In a way her life was a lot like that fence, mom and daddy had been the two big rocks supporting all the other little things in her life, and though it wasn’t stable, it was good enough to hold everything up. But then daddy died and one of the big rocks went away. If a big rock left the fence and you pushed the other one up to keep all the little rocks together, the fence could still stand up, but if you left the other big rock where it was, the entire thing would collapse. That’s what happened to her life. She was doing ok before daddy died, but after mom didn’t step up to help her any, and she could keep everything she wanted.

She couldn’t buy fancy things anymore, nothing shiny like the pretty rocks in the fence, those had fallen. She didn’t have any friends anymore either, all the pebbles that held up the breakable rocks, she was lonely. Shelter wasn’t too much of a problem, but a lot of the time she didn’t have electricity, which was ok during the summer, but made the cold winter nights too much to handle.
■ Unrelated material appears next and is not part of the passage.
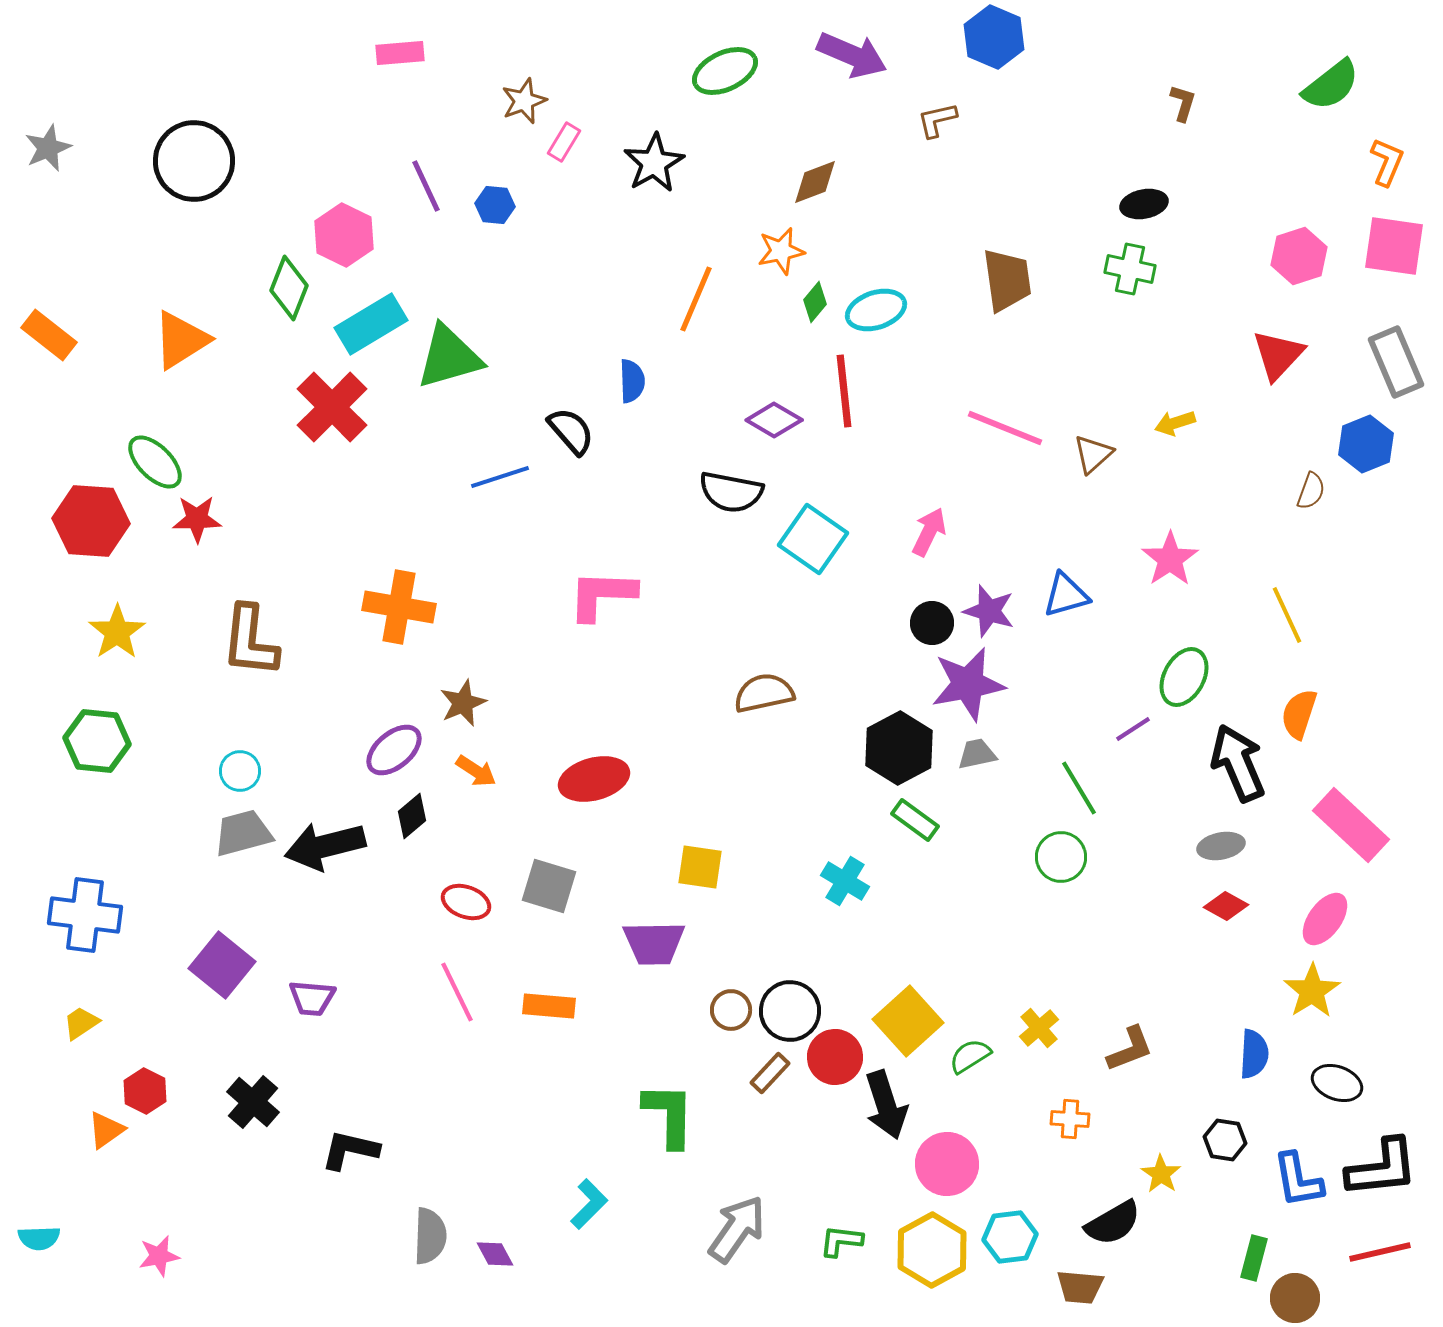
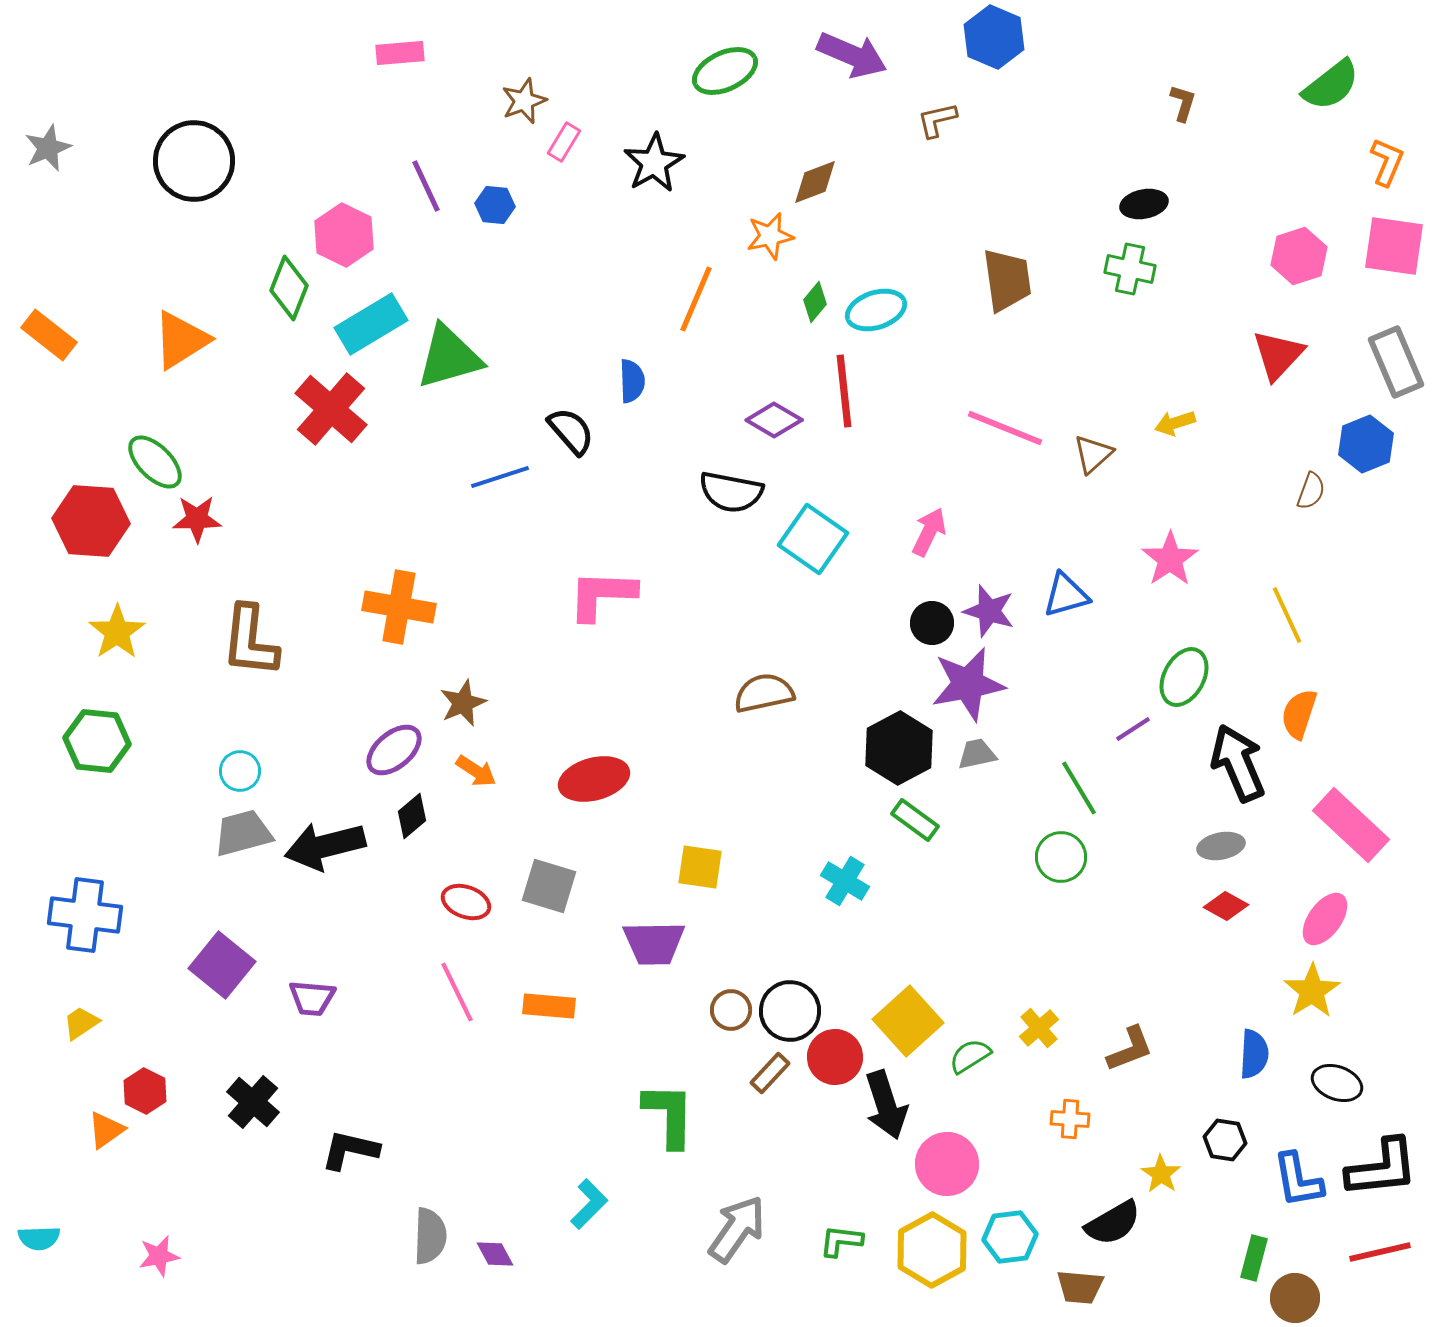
orange star at (781, 251): moved 11 px left, 15 px up
red cross at (332, 407): moved 1 px left, 2 px down; rotated 4 degrees counterclockwise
There went the soft little bits of dirt that held the rocks just far enough apart that they didn’t crush each other with their own weight. Overall she was just pieces of a broken person who lived in a broken home, after losing part of her broken family, and all of that was crushing her.

She knew that she had rested long enough, and that if she wanted to make it home by the time the dangerous things came out she should probably getting a move on. She knew that momma would never understand what she had to say about daddy, and after a long walk she realized that there was no point asking about it. If she wanted to go see daddy she would have to go herself, nobody was going to take her. She relied on herself for everything else, so why not that to? After all, she was walking home with her own two feet because mom wouldn’t give her a ride. So, as the sun finally set on the dusty road and any hope she had to have back her happy home, she walked down the drive-way and into her dark house, where they couldn’t afford to pay the bills. She sat down in daddy’s only chair kicked off her worn out shoes, and watched momma slink into her dark room and close the door, and a few more of the rocks fell out of the wall.